Do not leave features in an underdeveloped state

Incremental change towards a full solution is a common approach to introducing new features. However, care should be taken that features are not left in a state which could reduce their overall usefulness, hindering adoption and further development.

Ease migration to newer language editions

Developers should be able to mix and match code from different language editions. The bulk of existing codebases should be largely accepted by a translator conforming to a newer language revisions, and the programmer's burden to change code just to have it accepted by a conforming translator must be limited.

Avoid quiet changes

Changes that alter the meaning of existing code cause problems. Breaking changes that require diagnostic messages are easily detected. Avoid silent changes that cause a working program to behave differently without requiring a diagnostic message. Where this principle is violated, informative notes should be added to the Standard.

Enable secure programming

The language should take into account that programmers need the ability to check their work. While not guaranteeing program correctness, properties such as portability, unambiguity, memory safety, type safety, thread safety, etc. are prerequisite to reasoning about security and reliability. Software interfaces should be analyzable and verifiable. The language should allow programmers to write concise, understandable, and readable code.

Enable functional safety

C is frequently used in the development of safety-critical systems. Functional safety is the systematic process used to analyze that a fault does not prevent a program from performing its required function. An analyzable subset of the language is used to create a safety argument; this subset should be enlarged. Unbounded undefined behaviors (that represent a single point of failure) should be eliminated.

Ease library independence

Fundamental language features should be operational without the standard library and library functionalities should be implementable without relying on compiler extensions. Supplying the library, or its parts, independently from the compiler vendor, may serve needs such as safety, efficiency, decreased size, or compatibility with multiple compilers on diverse architectures. The burden and difficulty of matching implementation details for such use-cases should be minimal.
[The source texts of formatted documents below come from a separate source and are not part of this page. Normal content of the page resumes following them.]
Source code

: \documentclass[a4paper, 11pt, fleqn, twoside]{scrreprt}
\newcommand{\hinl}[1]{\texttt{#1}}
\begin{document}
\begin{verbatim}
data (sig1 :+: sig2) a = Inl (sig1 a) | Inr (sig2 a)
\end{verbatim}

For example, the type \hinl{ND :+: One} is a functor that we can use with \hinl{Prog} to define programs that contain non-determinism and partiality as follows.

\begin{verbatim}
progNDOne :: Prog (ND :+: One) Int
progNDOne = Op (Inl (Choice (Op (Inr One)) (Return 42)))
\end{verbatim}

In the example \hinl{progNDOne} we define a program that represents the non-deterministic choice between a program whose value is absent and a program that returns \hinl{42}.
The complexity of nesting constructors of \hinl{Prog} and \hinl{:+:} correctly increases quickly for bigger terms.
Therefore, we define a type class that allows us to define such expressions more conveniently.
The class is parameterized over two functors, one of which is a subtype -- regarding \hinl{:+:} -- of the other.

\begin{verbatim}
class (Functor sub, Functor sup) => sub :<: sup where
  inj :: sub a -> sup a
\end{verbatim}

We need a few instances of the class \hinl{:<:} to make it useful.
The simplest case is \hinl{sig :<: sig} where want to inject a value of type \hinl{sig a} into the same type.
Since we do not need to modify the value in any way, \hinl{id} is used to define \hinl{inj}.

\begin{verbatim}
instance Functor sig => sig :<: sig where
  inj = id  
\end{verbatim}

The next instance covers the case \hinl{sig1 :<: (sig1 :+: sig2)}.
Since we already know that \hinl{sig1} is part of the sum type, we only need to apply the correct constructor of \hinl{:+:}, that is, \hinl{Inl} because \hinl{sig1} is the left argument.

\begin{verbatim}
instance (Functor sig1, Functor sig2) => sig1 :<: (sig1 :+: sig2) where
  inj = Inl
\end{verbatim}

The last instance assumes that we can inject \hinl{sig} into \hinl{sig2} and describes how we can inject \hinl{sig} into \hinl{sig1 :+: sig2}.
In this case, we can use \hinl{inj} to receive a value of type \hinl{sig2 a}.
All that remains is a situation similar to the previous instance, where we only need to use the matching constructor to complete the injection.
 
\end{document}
Facilitate interoperability

C serves an important role as the lingua franca of the programming world. It is a primary target for foreign function interfaces and other languages often expose bindings for C interactions. Such communicative design allows C to exist as a part of larger systems, often providing the means for improving performance, being a gateway to the underlying platform, or translating between components written in different languages.

Follow international standards

Software written in C is used worldwide. Beside information technology standards, related international and industry norms for processing natural language, date and time, units, numerical formats and so forth should be taken into account. C should provide facilities for handling both human and machine input and output, often given in various scripts and tongues.